No. 6 Squadron, nicknamed the Antelopes, is a transport squadron of the Pakistan Air Force. It is the PAF's oldest squadron which is currently based at Nur Khan Air Base and operates the C-130 & CN-235 transport aircraft.

History
The squadron was formed without any aircraft or equipment on 14 August 1947 at Maripur, Karachi, under its first commanding officer, Flight Lieutenant M. J. Khan. On 16 August 1947, Air Officer Commanding Air Vice Marshal visited the squadron and commissioned it for heavy airlifting and airborne operations. The PAF acquired a Douglas DC-3 Dakota aircraft on 22 October 1947 and later obtained Bristol Freighter, Tiger Moth, and Auster AOP.9 aircraft. On 29 June 1948, a detachment of the squadron provided a guard of honour at Mauripur for Governor-General Muhammad Ali Jinnah on his arrival from Quetta. On 9 September 1948, three Dakota aircraft performed a flypast at the Quaid-e-Azam's funeral ceremony.

Operational History

Second World War 

The Squadron's Hawker Hurricanes were deployed for operations at British Burma during fighting with Japanese forces.

1st Kashmir War 

During the 1947 war, the squadron carried out regular supply drops in Azad Kashmir for troops and villages that had been cut off by snow. Dakota pilots had to fly between the region's mountains, because their fully loaded aircraft had a ceiling of around 10,000 ft, while the surrounding mountain peaks were 16,000–20,000 ft high. In November 1948 the squadron dropped 40,000 kg of supplies while operating from Risalpur and Peshawar. On 4 November 1948, a Dakota was attacked by two Hawker Tempest fighters of the Indian Air Force, but Flying Officer Mukhtar Dogar managed to evade the fighters.

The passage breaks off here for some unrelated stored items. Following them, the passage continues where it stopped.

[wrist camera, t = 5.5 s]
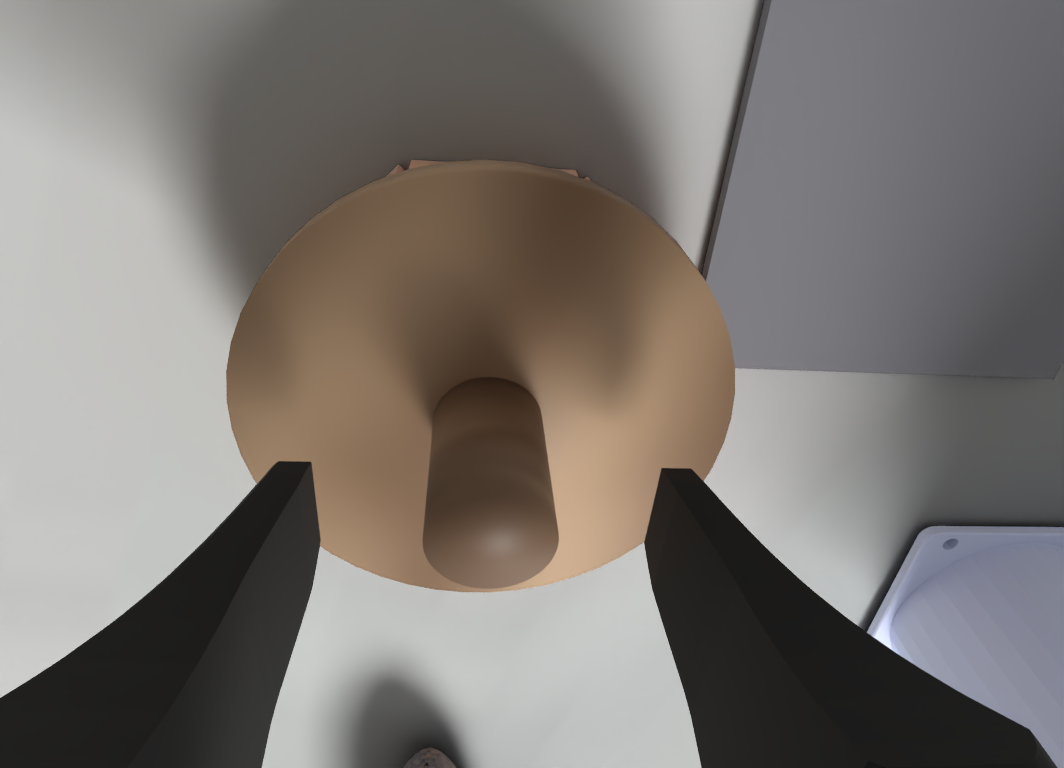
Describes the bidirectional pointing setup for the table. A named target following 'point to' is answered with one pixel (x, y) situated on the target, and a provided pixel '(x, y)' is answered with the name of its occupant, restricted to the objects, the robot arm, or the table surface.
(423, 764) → the perforated stone tool
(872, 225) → the mat
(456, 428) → the lid
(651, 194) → the table surface
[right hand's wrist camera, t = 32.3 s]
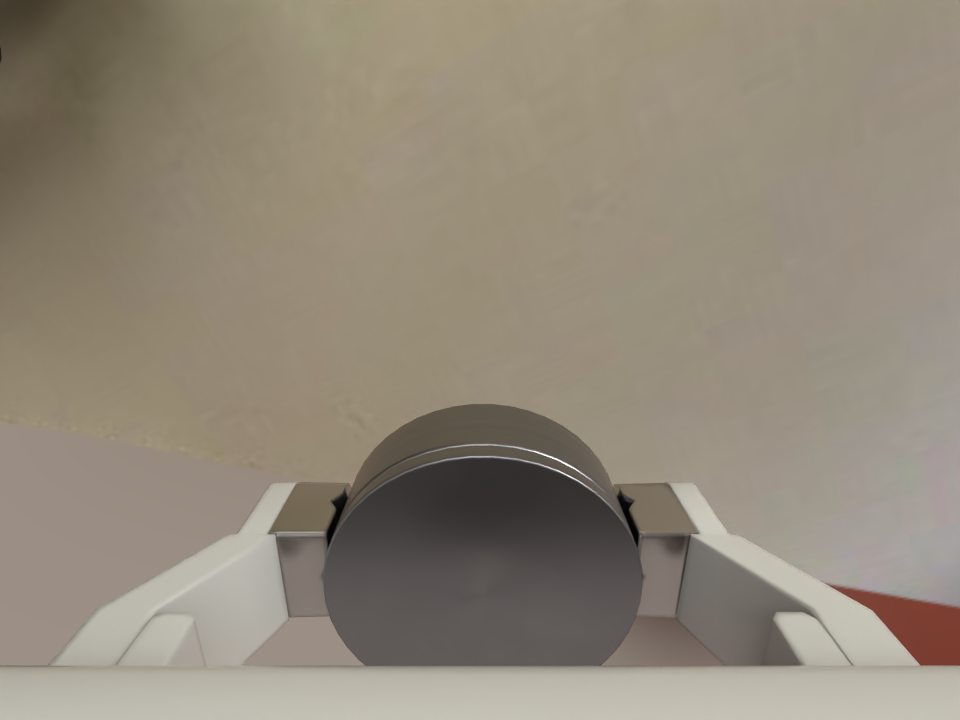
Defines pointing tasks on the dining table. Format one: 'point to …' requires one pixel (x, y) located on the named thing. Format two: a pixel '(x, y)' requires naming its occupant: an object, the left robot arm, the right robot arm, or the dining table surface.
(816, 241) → the dining table surface
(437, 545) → the lid
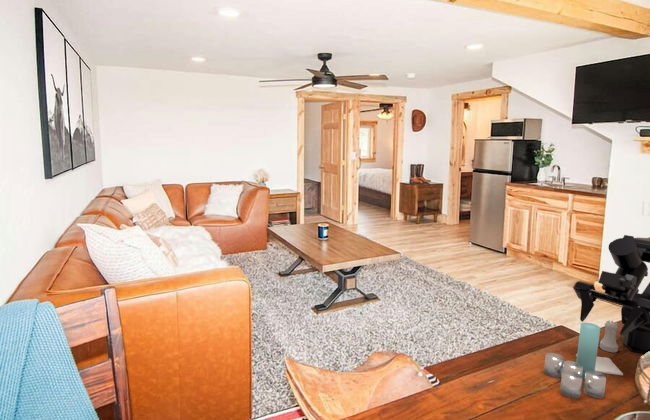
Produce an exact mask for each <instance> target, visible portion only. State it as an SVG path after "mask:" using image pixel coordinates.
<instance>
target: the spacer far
mask: <svg viewBox="0 0 650 420" xmlns="http://www.w3.org/2000/svg"><path fill="white" fill-rule="evenodd" d="M560 380H561V381H560V389H559V392H560V394H561V395H563V396H564V397H566V398H569V399H571V400H572V399H573V400H577V399H580V398H581V393H582V387H583V380H584V379H583V378H582V376H581V375H579V374H578V373H575V372H572V371H563V372H562V377H561V379H560Z"/></svg>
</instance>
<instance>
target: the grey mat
mask: <svg viewBox="0 0 650 420" xmlns="http://www.w3.org/2000/svg"><path fill="white" fill-rule="evenodd" d="M575 357H576V358H577V353H576V354H575ZM595 371H597V372H600V373H602V374H607V375H608V374H610V375H616V376H624V373H623V372H622V371H621V370H620V369H619V368H618V367H617V366H616V364H615V363H614V362H613V361H612V360H611V358H609V357H604V356H603V357H601V356H597V358H596V366H595Z"/></svg>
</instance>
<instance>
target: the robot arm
mask: <svg viewBox="0 0 650 420" xmlns="http://www.w3.org/2000/svg"><path fill="white" fill-rule="evenodd" d="M608 251H609V253H610V255H611V257H612V260H613V262H614V264H615V265H616V266H617V267H618V268H617V269H616V271H615V273H614V272H610V271H604V270H602V271H601V274H600V276H599V278H598V280H597V281H598V284H600V285H602V286H601V289H602V290H603V291H604V292H602V291H600V290H596V288H595V285H594V284H592V283H588V282H585V281H582V280H579V281H576V282H575V283H574V285H573V286H572V288H573V290H574V293H575V294H576V296H577V298H578V299H579V300H580V301H581V302H580V303H581V306H580V314H579V315H580V316H579V320H580V322H581V323H584V321H585V320H586V319H587V317H588V316H589V314H590V313H591V311H592V309H593V308H594V307H595V303H594V302H596V301H597V299H598V300H601V301H605V302H607V303H612V304H615V305H618V306H621V310H620V314H621V315H620V316H621V324H622V325H623V326H622V327H621V329H620V331H619V335H620V336H622V337H623V339H622V340H621V343H622V344H624V345H625V346H626V348H628V349H629V350H630V351H631V352H633V353H641V354H647V353H646V352H648V351H650V281H649V283H648V284H647V285H646V287H645V288H644V289H643V292H642V293H639V292H640V289H639V288H640V286H641V283H642V281H643V280H644V278H645V277H648V275H649V272H648V270H649V269H648V266H647V264H646V263H648V264H649V263H650V237H634V236H633V235H627V234H624V235H623V237H621V238H617V239H616V238H615V239H614V240H613V241H611V242H610V243H609V244H608Z"/></svg>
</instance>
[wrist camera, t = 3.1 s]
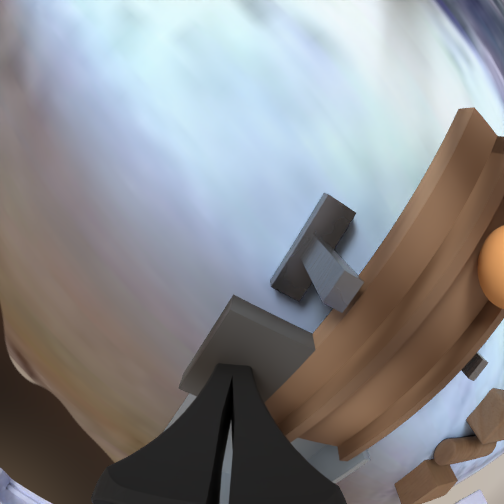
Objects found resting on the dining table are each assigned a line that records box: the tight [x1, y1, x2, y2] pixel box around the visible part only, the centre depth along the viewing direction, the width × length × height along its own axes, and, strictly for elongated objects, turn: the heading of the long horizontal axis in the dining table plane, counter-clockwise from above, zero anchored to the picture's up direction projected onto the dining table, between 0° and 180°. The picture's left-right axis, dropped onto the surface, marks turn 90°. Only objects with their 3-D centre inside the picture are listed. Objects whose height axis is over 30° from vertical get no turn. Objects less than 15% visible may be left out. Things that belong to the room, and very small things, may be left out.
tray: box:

The RPAF purchased a large number of Bristol Freighter transports for No. 6 Squadron in early 1950. The Freighter's fuel capacity enabled the squadron to fly longer transport and communication sorties. Some of the Freighters were modified in 1955 to carry a  "block-buster" bomb under each wing, and limited training in night bombing was undertaken. Similar operations occurred later with the C-130 Hercules. Freighters would be used in varying climatic and geographical conditions, such as the snowbound mountains in Kashmir, the southern Punjabi deserts, and East Pakistan's tropical forests. The 1952 floods led to the unit's deployment for large-scale food supply drops, for which the squadron received an award on 17 August 1952, from the Governor of the Punjab. "Operation Snow Drop" began on 15 November 1953, and involved dropping supplies in Pakistan's Northern Areas from PAF Base Chaklala. From 15 to 30 November 1953, the Antelopes flew 780 hours and dropped 363,000 kg of supplies. Replacement of the Bristol Freighter began in 1963 with the delivery of four Lockheed C-130B Hercules transports, which enabled the squadron to fly over the Karakoram mountains rather than between them, thus improving flight safety.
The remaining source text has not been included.